Long-Horizon Agent State

If you're curious about the implementation, check out Warren. Everything I describe here is built there. These ideas came from the building that system.

The historical industry conversation about AI agents is almost entirely about model capability. Reasoning, tool use, planning within a context window. In the past few months the narrative has switched to harnesses. But I still think there's a bottle neck beyond the harness. It comes in the form of agent state, and persisting state across agents.

I'm calling this Long-Horizon Agent State. It's the persistent, structured state that allows agents to pursue goals across multiple sessions, runs, and human interactions. The term rhymes with "long-horizon planning" from the research literature, but shifts focus from the model's planning ability to the infrastructure surrounding the model.

Most harnesses today are stateless function calls. Prompt in, output out, context accumulates, session restarts. That works fine for one-shot tasks. But I want to push my systems to do work that lasts for hours, days, weeks. Not one-shot prompts that are done in 20 mins. I want agents that are working 24/7 and doing so in alignment with my goals. So how to solve this?

Here's how I think about it. Long-Horizon Agent State decomposes into five layers, each solving a distinct problem. An agent system needs all five to sustain work across a long horizon. I'll walk through them bottom-up.

The first layer is execution. No matter what harness you're running, agent runs are typically black boxes. You send messages, agent does things, session ends. Logging and tracing is present, but how often are devs really digging into their ~/.claude dir to look at the results of every agent they've run? Tool calls, reasoning, outputs, errors, state transitions, etc. should all be persisted and accessible. Runs should be isolated in sandboxes but their history is permanent. Failed runs leave artifacts. This is the raw substrate that everything else builds on. Without this layer, you can't audit, replay, or attribute cost to anything.

The second layer is memory. I built Mulch to solve this for my own projects. It's a typed memory system where agents record conventions, patterns, failures, decisions, and references. Records are keyed by domain, linked to evidence like commits and issues, and scoped to relevance on retrieval. Agents prime themselves at session start and record before they finish. Agents actually get better at a codebase over time. Knowledge transfers between agents working on the same project.

The third layer is intent. Agents work on isolated tasks with no awareness of the broader goal or what work remains. They need a structured issue system where work decomposes into plans with ordered steps, blocking dependencies, and lifecycle states. I built Seeds for this. Agents read the work queue to know what's ready. Plans give agents the full picture: what's done, what's blocked, what's next. Multi-step goals survive across sessions. Agents pick up where the last one left off.

The fourth layer is coordination. Humans and agents work in silos. There's no shared record of decisions, questions, or steering. I built Plot as a coordination object that binds intent, attachments, and an append-only event log around a unit of work. Humans and agents are peer actors on the log. Humans set intent. Agents record decisions, produce artifacts, and pose questions. Agents cannot edit intent. They must ask. This is by design. The boundary prevents agents from silently redefining their own objectives. Events accumulate over days or weeks. Each actor sees the full history. Questions pause work until answered.
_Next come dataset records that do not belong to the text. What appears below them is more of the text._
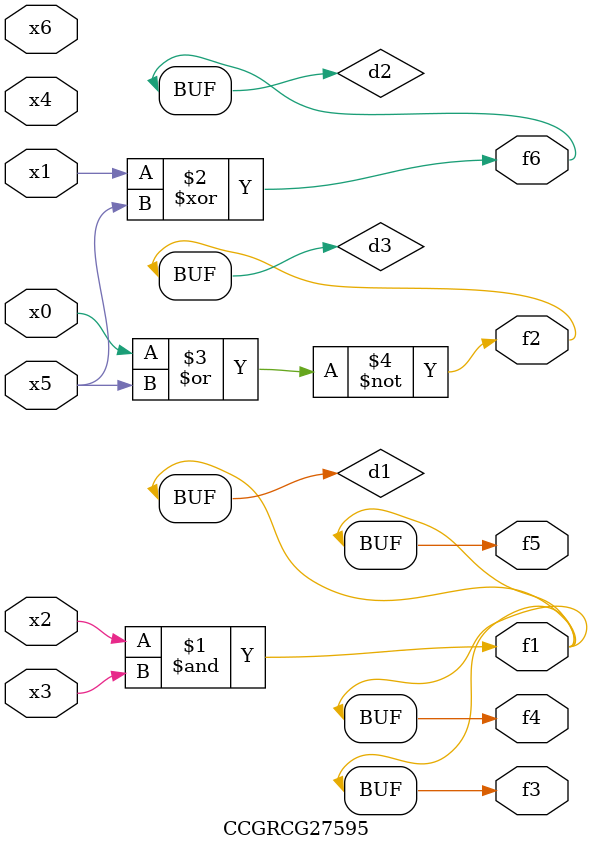
<source format=v>
module CCGRCG27595(
	input x0, x1, x2, x3, x4, x5, x6,
	output f1, f2, f3, f4, f5, f6
);

	wire d1, d2, d3;

	and (d1, x2, x3);
	xor (d2, x1, x5);
	nor (d3, x0, x5);
	assign f1 = d1;
	assign f2 = d3;
	assign f3 = d1;
	assign f4 = d1;
	assign f5 = d1;
	assign f6 = d2;
endmodule

</source>
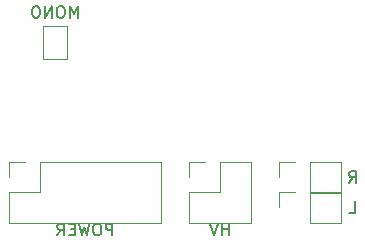
<source format=gbo>
G04 #@! TF.GenerationSoftware,KiCad,Pcbnew,6.0.4+dfsg-1+b1*
G04 #@! TF.CreationDate,2022-04-24T00:25:44+03:00*
G04 #@! TF.ProjectId,yatabaza-amp,79617461-6261-47a6-912d-616d702e6b69,rev?*
G04 #@! TF.SameCoordinates,Original*
G04 #@! TF.FileFunction,Legend,Bot*
G04 #@! TF.FilePolarity,Positive*
%FSLAX46Y46*%
G04 Gerber Fmt 4.6, Leading zero omitted, Abs format (unit mm)*
G04 Created by KiCad (PCBNEW 6.0.4+dfsg-1+b1) date 2022-04-24 00:25:44*
%MOMM*%
%LPD*%
G01*
G04 APERTURE LIST*
%ADD10C,0.150000*%
%ADD11C,0.120000*%
%ADD12R,1.700000X1.700000*%
%ADD13O,1.700000X1.700000*%
%ADD14R,1.500000X1.000000*%
G04 APERTURE END LIST*
D10*
X38504523Y-71572380D02*
X38504523Y-70572380D01*
X38123571Y-70572380D01*
X38028333Y-70620000D01*
X37980714Y-70667619D01*
X37933095Y-70762857D01*
X37933095Y-70905714D01*
X37980714Y-71000952D01*
X38028333Y-71048571D01*
X38123571Y-71096190D01*
X38504523Y-71096190D01*
X37314047Y-70572380D02*
X37123571Y-70572380D01*
X37028333Y-70620000D01*
X36933095Y-70715238D01*
X36885476Y-70905714D01*
X36885476Y-71239047D01*
X36933095Y-71429523D01*
X37028333Y-71524761D01*
X37123571Y-71572380D01*
X37314047Y-71572380D01*
X37409285Y-71524761D01*
X37504523Y-71429523D01*
X37552142Y-71239047D01*
X37552142Y-70905714D01*
X37504523Y-70715238D01*
X37409285Y-70620000D01*
X37314047Y-70572380D01*
X36552142Y-70572380D02*
X36314047Y-71572380D01*
X36123571Y-70858095D01*
X35933095Y-71572380D01*
X35695000Y-70572380D01*
X35314047Y-71048571D02*
X34980714Y-71048571D01*
X34837857Y-71572380D02*
X35314047Y-71572380D01*
X35314047Y-70572380D01*
X34837857Y-70572380D01*
X33837857Y-71572380D02*
X34171190Y-71096190D01*
X34409285Y-71572380D02*
X34409285Y-70572380D01*
X34028333Y-70572380D01*
X33933095Y-70620000D01*
X33885476Y-70667619D01*
X33837857Y-70762857D01*
X33837857Y-70905714D01*
X33885476Y-71000952D01*
X33933095Y-71048571D01*
X34028333Y-71096190D01*
X34409285Y-71096190D01*
X48339285Y-71572380D02*
X48339285Y-70572380D01*
X48339285Y-71048571D02*
X47767857Y-71048571D01*
X47767857Y-71572380D02*
X47767857Y-70572380D01*
X47434523Y-70572380D02*
X47101190Y-71572380D01*
X46767857Y-70572380D01*
X35559761Y-53157380D02*
X35559761Y-52157380D01*
X35226428Y-52871666D01*
X34893095Y-52157380D01*
X34893095Y-53157380D01*
X34226428Y-52157380D02*
X34035952Y-52157380D01*
X33940714Y-52205000D01*
X33845476Y-52300238D01*
X33797857Y-52490714D01*
X33797857Y-52824047D01*
X33845476Y-53014523D01*
X33940714Y-53109761D01*
X34035952Y-53157380D01*
X34226428Y-53157380D01*
X34321666Y-53109761D01*
X34416904Y-53014523D01*
X34464523Y-52824047D01*
X34464523Y-52490714D01*
X34416904Y-52300238D01*
X34321666Y-52205000D01*
X34226428Y-52157380D01*
X33369285Y-53157380D02*
X33369285Y-52157380D01*
X32797857Y-53157380D01*
X32797857Y-52157380D01*
X32131190Y-52157380D02*
X31940714Y-52157380D01*
X31845476Y-52205000D01*
X31750238Y-52300238D01*
X31702619Y-52490714D01*
X31702619Y-52824047D01*
X31750238Y-53014523D01*
X31845476Y-53109761D01*
X31940714Y-53157380D01*
X32131190Y-53157380D01*
X32226428Y-53109761D01*
X32321666Y-53014523D01*
X32369285Y-52824047D01*
X32369285Y-52490714D01*
X32321666Y-52300238D01*
X32226428Y-52205000D01*
X32131190Y-52157380D01*
X58535476Y-69667380D02*
X59011666Y-69667380D01*
X59011666Y-68667380D01*
X58535476Y-67127380D02*
X58868809Y-66651190D01*
X59106904Y-67127380D02*
X59106904Y-66127380D01*
X58725952Y-66127380D01*
X58630714Y-66175000D01*
X58583095Y-66222619D01*
X58535476Y-66317857D01*
X58535476Y-66460714D01*
X58583095Y-66555952D01*
X58630714Y-66603571D01*
X58725952Y-66651190D01*
X59106904Y-66651190D01*
D11*
X29785000Y-67945000D02*
X29785000Y-70545000D01*
X31115000Y-65345000D02*
X29785000Y-65345000D01*
X32385000Y-65345000D02*
X32385000Y-67945000D01*
X32385000Y-65345000D02*
X42605000Y-65345000D01*
X32385000Y-67945000D02*
X29785000Y-67945000D01*
X29785000Y-65345000D02*
X29785000Y-66675000D01*
X29785000Y-70545000D02*
X42605000Y-70545000D01*
X42605000Y-65345000D02*
X42605000Y-70545000D01*
X47625000Y-65345000D02*
X50225000Y-65345000D01*
X45025000Y-65345000D02*
X45025000Y-66675000D01*
X45025000Y-67945000D02*
X45025000Y-70545000D01*
X45025000Y-70545000D02*
X50225000Y-70545000D01*
X47625000Y-65345000D02*
X47625000Y-67945000D01*
X50225000Y-65345000D02*
X50225000Y-70545000D01*
X47625000Y-67945000D02*
X45025000Y-67945000D01*
X46355000Y-65345000D02*
X45025000Y-65345000D01*
X34655000Y-53845000D02*
X32655000Y-53845000D01*
X34655000Y-56645000D02*
X34655000Y-53845000D01*
X32655000Y-56645000D02*
X34655000Y-56645000D01*
X32655000Y-53845000D02*
X32655000Y-56645000D01*
X55245000Y-67885000D02*
X57845000Y-67885000D01*
X52645000Y-67885000D02*
X52645000Y-69215000D01*
X55245000Y-70545000D02*
X57845000Y-70545000D01*
X55245000Y-67885000D02*
X55245000Y-70545000D01*
X57845000Y-67885000D02*
X57845000Y-70545000D01*
X53975000Y-67885000D02*
X52645000Y-67885000D01*
X53975000Y-65345000D02*
X52645000Y-65345000D01*
X55245000Y-65345000D02*
X55245000Y-68005000D01*
X55245000Y-65345000D02*
X57845000Y-65345000D01*
X52645000Y-65345000D02*
X52645000Y-66675000D01*
X57845000Y-65345000D02*
X57845000Y-68005000D01*
X55245000Y-68005000D02*
X57845000Y-68005000D01*
%LPC*%
D12*
X36195000Y-19685000D03*
D13*
X38735000Y-19685000D03*
D12*
X20955000Y-41275000D03*
D13*
X20955000Y-43815000D03*
D12*
X31115000Y-60325000D03*
D13*
X33655000Y-60325000D03*
X36195000Y-60325000D03*
D12*
X54610000Y-47625000D03*
D13*
X54610000Y-50165000D03*
X54610000Y-52705000D03*
D12*
X57150000Y-47625000D03*
D13*
X57150000Y-50165000D03*
X57150000Y-52705000D03*
D12*
X31115000Y-66675000D03*
D13*
X31115000Y-69215000D03*
X33655000Y-66675000D03*
X33655000Y-69215000D03*
X36195000Y-66675000D03*
X36195000Y-69215000D03*
X38735000Y-66675000D03*
X38735000Y-69215000D03*
X41275000Y-66675000D03*
X41275000Y-69215000D03*
D12*
X46355000Y-66675000D03*
D13*
X46355000Y-69215000D03*
X48895000Y-66675000D03*
X48895000Y-69215000D03*
D14*
X33655000Y-55895000D03*
X33655000Y-54595000D03*
D12*
X53975000Y-69215000D03*
D13*
X56515000Y-69215000D03*
D12*
X53975000Y-66675000D03*
D13*
X56515000Y-66675000D03*
M02*

</source>
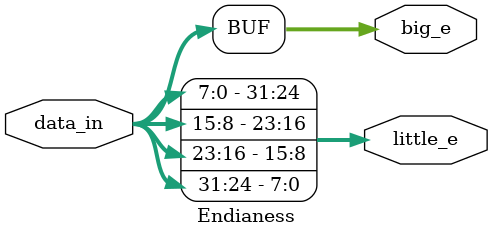
<source format=v>
module Endianess(input [31:0]data_in,
				 output[31:0]little_e,
				 output[31:0]big_e
				 	);
	assign little_e = {data_in[7:0],data_in[15:8],data_in[23:16],data_in[31:24]};
	assign big_e = {data_in[31:24],data_in[23:16],data_in[15:8],data_in[7:0]};

endmodule : Endianess




/*
So Why Does Everyone Have It Backwards?
However counter-intuitive it might seem at first, there are valid reasons why little-endian
is used over big-endian. The reason for the widespread use of little-endian is not because
of the ease of user understanding (as you might have figured out), but rather for ease of
the computer. Let’s take a look at why. We will use this 8-byte value 0x0000000000000042.

When we store it in little-endian we have the following.
0x00: 42 00 00 00 00 00 00 00

and in big-endian we would get.
0x00: 00 00 00 00 00 00 00 42

*/

</source>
The coordination object becomes the single source of truth for why something is being done and what happened along the way.

The fifth layer is orchestration. Real long-horizon work requires multiple runs in sequence. A for loop walks a plan's steps one at a time, dispatching an agent run for each step, waiting for the previous run's PR to merge before dispatching the next. Trivial steps auto-advance. Failed steps halt the plan. Resumed plans skip already-completed steps. This gives you multi-PR features where each PR is a clean, reviewable unit. Human review becomes a natural checkpoint. Plans survive interruption and resume from where they stopped.

The layers compose into a feedback loop. All of them live in git with the code itself. A human writes intent through the coordination layer. Intent decomposes into a plan. The system dispatches an agent for step one. The agent runs in a sandbox, reads memory from prior sessions. It hits a blocker, poses a question to the user. Work pauses. The human answers. The agent resumes. It records what it learned before finishing. A PR opens. The PR gets merged. The system dispatches step two with accumulated context. Repeat until the plan completes. The coordination object transitions to done. The next agent on this project inherits the memory.

Long-Horizon Agent State is the infrastructure that turns a stateless model into a stateful collaborator. It's what allows agents to work for hours, days, weeks.

The layers I described are implemented in Warren and they work. I don't think the exact implementation matters as much as the decomposition. If you're building agent systems and hitting the wall where single-run agents can't sustain real work, I think these five layers are the ones you need to build.